• [About this task]:
Take the data below and copy exactly the lines starting at the one with "X203441417Y-128825259D01*" and finishing at the one with "X193433583Y-138833093D01*", both included.

Excerpts from a dataset
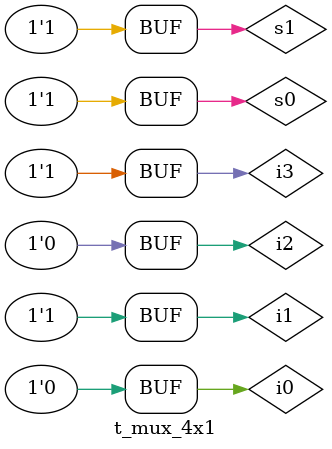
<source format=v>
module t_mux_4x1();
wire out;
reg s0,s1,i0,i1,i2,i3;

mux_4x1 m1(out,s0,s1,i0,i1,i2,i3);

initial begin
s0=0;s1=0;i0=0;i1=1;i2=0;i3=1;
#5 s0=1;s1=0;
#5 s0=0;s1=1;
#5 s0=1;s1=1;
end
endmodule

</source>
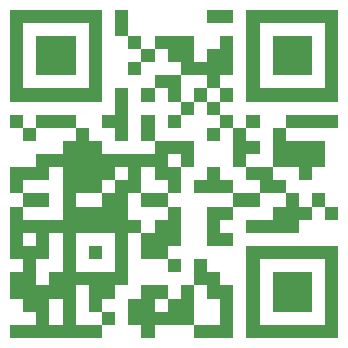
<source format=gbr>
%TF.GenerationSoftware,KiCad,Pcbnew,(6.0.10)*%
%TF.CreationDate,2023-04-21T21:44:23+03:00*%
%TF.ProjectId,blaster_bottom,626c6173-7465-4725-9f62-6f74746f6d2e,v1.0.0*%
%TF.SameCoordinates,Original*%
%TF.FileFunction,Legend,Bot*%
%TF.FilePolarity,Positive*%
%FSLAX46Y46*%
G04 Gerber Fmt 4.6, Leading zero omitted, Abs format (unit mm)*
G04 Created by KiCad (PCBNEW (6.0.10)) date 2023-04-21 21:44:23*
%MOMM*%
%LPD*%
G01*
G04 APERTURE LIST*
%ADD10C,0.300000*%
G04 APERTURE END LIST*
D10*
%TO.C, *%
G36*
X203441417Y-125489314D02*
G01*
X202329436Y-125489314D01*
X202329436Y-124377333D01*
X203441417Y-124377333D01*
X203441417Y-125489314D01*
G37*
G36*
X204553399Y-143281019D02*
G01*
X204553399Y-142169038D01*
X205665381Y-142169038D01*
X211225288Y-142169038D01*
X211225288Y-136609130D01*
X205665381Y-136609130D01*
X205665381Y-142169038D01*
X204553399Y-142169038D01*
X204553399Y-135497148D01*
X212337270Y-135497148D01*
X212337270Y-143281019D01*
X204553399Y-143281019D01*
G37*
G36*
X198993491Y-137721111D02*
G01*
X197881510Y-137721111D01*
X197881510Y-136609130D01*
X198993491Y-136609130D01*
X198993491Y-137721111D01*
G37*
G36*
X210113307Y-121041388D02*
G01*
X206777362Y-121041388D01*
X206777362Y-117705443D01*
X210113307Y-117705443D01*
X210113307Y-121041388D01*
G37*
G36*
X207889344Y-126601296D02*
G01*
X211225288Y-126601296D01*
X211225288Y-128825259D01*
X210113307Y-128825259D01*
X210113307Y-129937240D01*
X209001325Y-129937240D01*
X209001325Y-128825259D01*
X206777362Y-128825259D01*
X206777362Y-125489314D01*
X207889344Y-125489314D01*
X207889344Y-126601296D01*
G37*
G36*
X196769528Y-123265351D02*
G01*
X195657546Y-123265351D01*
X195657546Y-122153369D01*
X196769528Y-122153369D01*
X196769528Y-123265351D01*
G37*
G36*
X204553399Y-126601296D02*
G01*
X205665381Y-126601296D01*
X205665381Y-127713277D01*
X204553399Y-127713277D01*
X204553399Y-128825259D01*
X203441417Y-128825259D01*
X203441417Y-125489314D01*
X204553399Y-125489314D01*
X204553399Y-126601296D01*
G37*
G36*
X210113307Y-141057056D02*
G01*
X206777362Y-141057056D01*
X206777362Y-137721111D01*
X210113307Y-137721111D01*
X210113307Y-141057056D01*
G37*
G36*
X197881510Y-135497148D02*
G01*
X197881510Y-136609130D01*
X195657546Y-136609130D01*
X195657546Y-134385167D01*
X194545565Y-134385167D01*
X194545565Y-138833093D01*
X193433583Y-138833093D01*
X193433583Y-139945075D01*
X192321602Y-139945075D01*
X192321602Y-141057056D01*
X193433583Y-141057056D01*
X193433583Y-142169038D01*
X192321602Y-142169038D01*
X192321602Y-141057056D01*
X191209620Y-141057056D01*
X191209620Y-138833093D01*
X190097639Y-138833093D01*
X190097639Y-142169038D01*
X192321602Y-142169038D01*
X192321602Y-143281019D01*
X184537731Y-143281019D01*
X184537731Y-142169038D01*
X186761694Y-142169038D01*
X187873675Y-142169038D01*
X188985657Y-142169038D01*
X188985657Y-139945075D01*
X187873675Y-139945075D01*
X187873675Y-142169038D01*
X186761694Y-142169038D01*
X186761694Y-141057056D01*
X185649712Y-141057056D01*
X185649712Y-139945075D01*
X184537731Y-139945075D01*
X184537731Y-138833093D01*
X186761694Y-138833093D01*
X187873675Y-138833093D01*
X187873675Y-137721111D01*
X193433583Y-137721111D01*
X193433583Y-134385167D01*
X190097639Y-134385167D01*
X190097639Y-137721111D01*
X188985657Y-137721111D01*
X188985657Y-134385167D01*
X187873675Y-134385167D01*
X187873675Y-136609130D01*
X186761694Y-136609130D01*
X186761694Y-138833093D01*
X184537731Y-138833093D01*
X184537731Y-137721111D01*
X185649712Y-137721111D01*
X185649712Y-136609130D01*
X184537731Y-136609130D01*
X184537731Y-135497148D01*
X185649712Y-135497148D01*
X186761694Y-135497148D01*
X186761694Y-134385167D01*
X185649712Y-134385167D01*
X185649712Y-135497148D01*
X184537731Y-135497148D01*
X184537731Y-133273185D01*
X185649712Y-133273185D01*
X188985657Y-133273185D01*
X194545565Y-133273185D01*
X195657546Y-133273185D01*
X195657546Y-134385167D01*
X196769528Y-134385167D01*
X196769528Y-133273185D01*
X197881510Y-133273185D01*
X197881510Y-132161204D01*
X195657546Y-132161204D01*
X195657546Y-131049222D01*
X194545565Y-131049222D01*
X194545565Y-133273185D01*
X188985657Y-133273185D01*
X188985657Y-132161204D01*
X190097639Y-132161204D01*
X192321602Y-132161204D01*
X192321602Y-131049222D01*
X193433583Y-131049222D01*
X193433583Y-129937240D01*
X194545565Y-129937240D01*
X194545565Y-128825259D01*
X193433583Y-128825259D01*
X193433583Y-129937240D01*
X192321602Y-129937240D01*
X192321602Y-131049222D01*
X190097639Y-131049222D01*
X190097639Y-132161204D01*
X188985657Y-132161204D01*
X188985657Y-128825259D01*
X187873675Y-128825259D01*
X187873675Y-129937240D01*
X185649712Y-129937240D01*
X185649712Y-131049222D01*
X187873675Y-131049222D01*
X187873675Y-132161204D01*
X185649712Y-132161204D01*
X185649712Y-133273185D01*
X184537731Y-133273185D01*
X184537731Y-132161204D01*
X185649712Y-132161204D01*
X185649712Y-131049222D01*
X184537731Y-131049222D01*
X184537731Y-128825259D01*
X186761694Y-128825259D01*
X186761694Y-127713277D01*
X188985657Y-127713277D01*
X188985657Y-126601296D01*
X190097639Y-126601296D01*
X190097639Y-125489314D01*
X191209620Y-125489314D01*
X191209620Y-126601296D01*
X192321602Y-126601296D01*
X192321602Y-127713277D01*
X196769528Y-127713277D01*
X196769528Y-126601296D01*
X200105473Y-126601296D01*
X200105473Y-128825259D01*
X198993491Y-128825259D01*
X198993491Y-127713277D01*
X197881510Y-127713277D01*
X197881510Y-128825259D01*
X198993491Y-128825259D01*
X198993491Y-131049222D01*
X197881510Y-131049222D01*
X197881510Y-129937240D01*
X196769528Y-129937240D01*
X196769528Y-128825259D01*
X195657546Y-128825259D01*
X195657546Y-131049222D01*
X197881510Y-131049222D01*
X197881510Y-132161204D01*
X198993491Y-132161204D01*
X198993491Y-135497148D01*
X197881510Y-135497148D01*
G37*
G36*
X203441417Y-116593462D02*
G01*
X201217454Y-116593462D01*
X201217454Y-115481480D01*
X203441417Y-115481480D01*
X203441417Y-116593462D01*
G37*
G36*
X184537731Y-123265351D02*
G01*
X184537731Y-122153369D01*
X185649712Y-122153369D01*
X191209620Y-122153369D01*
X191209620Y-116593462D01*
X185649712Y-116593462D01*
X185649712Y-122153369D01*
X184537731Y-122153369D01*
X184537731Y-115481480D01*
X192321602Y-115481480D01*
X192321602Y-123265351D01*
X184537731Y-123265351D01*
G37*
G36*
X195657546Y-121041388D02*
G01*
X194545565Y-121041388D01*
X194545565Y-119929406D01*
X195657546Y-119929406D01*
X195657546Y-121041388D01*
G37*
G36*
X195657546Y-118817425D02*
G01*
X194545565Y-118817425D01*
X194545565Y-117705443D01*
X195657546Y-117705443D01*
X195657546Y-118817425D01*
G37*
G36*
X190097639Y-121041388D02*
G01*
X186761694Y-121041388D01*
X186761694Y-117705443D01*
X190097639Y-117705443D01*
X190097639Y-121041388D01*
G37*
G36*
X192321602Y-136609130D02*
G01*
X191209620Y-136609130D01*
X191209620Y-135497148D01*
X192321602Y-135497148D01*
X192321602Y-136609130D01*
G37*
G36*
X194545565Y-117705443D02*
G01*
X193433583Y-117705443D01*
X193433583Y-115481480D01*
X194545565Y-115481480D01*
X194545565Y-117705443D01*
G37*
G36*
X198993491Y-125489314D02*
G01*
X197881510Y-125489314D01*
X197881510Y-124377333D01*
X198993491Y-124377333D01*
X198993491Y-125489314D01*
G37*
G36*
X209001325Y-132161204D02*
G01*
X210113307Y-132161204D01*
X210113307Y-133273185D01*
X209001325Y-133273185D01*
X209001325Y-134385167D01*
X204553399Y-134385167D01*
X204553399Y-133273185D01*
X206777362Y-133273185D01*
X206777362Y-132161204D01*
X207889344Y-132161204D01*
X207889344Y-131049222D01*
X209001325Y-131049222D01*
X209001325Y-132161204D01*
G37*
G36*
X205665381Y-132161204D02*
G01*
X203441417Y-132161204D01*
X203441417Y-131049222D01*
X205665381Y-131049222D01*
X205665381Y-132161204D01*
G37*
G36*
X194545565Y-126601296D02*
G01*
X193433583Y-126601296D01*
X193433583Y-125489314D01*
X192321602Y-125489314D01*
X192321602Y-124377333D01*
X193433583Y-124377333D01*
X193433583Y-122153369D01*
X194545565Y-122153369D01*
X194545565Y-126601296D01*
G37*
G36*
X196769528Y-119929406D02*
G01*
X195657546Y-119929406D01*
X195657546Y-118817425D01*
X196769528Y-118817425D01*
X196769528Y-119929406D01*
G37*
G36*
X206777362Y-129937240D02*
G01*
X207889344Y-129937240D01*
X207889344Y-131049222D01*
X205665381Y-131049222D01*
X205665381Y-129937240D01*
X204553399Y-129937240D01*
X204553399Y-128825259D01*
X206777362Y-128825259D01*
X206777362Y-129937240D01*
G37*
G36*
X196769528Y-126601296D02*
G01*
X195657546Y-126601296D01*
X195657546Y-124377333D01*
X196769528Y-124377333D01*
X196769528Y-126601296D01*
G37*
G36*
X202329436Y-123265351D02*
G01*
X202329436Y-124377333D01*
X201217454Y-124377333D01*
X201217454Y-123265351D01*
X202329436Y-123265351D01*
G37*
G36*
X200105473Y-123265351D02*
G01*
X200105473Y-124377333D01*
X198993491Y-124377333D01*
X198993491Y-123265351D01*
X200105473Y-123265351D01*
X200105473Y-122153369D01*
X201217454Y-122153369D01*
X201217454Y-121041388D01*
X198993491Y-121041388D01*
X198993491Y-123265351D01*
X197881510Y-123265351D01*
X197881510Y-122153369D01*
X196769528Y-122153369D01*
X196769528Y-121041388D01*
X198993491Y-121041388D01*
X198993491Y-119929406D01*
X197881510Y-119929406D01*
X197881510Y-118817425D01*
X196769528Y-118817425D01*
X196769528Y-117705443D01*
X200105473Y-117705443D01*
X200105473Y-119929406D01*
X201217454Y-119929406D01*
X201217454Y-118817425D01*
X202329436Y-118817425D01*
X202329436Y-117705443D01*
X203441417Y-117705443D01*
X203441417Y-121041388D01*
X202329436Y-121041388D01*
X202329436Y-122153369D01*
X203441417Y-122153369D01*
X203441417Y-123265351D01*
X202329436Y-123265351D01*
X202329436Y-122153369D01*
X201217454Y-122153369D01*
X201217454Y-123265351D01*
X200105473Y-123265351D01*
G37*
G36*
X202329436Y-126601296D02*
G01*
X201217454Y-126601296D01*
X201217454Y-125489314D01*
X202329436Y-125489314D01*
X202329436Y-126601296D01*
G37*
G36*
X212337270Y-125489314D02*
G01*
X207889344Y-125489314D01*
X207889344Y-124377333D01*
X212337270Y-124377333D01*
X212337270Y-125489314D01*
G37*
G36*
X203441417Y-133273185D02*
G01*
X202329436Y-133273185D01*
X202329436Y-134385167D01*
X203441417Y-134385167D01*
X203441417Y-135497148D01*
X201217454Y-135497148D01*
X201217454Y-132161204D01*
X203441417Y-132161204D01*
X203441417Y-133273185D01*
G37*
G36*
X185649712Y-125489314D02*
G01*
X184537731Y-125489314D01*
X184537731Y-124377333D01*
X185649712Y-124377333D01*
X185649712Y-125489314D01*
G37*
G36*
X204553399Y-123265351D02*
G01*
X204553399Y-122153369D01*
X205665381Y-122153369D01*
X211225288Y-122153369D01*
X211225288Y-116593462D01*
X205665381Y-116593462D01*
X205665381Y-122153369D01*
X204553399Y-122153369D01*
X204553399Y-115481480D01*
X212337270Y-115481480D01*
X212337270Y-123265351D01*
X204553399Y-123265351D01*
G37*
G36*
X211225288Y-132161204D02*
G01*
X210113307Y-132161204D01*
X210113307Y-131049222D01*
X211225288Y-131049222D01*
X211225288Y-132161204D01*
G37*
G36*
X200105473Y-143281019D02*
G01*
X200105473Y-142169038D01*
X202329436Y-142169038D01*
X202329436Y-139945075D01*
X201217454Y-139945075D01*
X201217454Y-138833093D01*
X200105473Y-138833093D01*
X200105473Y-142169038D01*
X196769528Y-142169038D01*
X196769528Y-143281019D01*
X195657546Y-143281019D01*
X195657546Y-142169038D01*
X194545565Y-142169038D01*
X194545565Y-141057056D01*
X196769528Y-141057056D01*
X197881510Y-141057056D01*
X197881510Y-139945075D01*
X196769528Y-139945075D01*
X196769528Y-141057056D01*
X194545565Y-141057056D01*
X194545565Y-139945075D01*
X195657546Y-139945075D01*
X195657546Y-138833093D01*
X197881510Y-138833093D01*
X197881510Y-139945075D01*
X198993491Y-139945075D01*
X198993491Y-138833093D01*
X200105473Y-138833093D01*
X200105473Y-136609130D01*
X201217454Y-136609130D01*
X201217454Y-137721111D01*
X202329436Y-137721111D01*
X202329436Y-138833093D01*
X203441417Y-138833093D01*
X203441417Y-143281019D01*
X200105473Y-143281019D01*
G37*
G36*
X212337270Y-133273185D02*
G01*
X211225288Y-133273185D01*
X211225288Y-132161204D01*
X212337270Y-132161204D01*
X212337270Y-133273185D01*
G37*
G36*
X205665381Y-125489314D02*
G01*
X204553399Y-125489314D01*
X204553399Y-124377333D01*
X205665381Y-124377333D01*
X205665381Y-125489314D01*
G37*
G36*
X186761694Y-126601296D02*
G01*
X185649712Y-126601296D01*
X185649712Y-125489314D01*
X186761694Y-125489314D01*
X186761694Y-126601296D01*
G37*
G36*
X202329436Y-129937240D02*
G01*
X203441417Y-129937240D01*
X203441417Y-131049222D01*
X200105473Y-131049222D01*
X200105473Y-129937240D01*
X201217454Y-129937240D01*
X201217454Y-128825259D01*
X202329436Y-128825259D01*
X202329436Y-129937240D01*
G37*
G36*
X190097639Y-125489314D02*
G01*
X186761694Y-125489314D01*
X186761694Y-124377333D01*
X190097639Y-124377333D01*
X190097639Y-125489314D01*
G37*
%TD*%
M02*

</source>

---

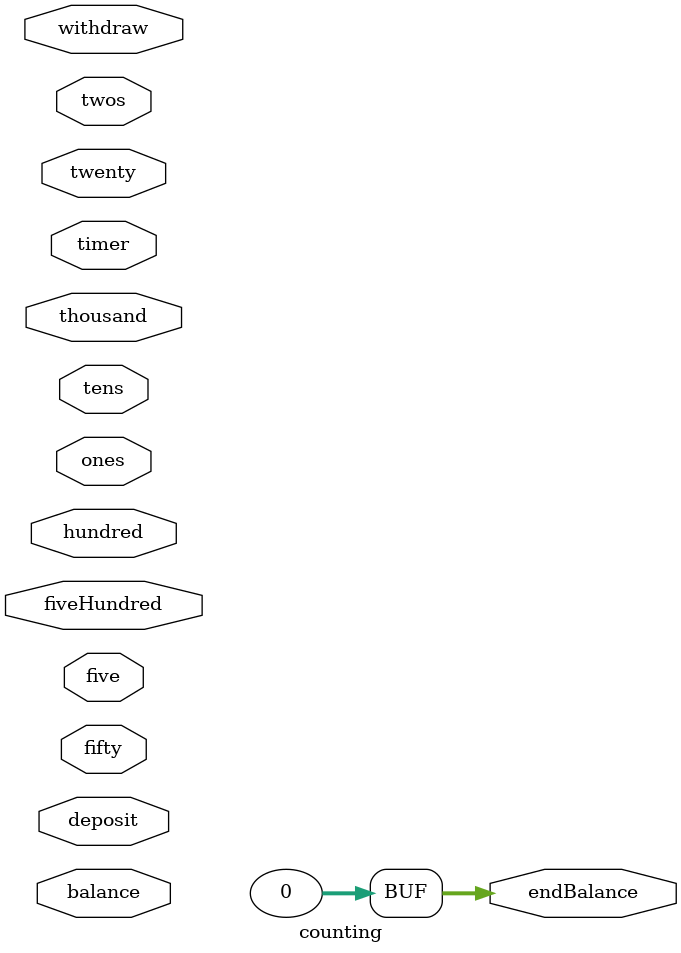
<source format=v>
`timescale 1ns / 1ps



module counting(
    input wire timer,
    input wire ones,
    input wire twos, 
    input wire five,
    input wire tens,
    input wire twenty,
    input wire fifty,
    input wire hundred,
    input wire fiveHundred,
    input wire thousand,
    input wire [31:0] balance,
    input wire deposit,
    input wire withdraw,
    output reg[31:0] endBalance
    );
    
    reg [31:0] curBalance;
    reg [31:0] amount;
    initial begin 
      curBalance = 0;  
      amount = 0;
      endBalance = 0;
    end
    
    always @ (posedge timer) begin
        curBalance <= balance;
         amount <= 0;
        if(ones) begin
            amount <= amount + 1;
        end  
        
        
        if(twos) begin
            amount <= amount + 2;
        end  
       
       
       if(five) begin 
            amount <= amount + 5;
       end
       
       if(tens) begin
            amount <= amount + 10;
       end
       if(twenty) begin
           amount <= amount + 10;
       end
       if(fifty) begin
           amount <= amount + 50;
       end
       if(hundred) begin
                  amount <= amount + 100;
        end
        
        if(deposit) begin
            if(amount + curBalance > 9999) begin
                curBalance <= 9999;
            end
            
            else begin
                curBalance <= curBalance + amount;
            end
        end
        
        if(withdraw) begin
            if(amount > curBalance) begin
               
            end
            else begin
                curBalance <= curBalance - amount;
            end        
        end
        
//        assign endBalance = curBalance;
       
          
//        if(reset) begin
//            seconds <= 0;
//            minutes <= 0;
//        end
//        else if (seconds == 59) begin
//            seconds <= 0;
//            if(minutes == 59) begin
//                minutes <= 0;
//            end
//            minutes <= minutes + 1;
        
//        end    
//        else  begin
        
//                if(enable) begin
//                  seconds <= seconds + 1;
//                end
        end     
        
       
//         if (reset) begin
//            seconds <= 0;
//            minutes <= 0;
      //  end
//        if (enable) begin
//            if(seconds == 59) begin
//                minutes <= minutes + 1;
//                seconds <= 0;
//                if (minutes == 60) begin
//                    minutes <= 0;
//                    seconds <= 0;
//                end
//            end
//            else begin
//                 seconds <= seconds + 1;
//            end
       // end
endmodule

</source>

* * *

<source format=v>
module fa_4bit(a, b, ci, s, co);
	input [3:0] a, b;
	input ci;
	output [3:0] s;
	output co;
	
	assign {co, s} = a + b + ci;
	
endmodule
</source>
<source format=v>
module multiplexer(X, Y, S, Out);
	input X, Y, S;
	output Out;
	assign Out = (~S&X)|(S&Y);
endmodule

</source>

• [Answer for the task]:
X203441417Y-128825259D01*
X203441417Y-125489314D01*
X204553399Y-125489314D01*
X204553399Y-126601296D01*
G37*
G36*
X210113307Y-141057056D02*
G01*
X206777362Y-141057056D01*
X206777362Y-137721111D01*
X210113307Y-137721111D01*
X210113307Y-141057056D01*
G37*
G36*
X197881510Y-135497148D02*
G01*
X197881510Y-136609130D01*
X195657546Y-136609130D01*
X195657546Y-134385167D01*
X194545565Y-134385167D01*
X194545565Y-138833093D01*
X193433583Y-138833093D01*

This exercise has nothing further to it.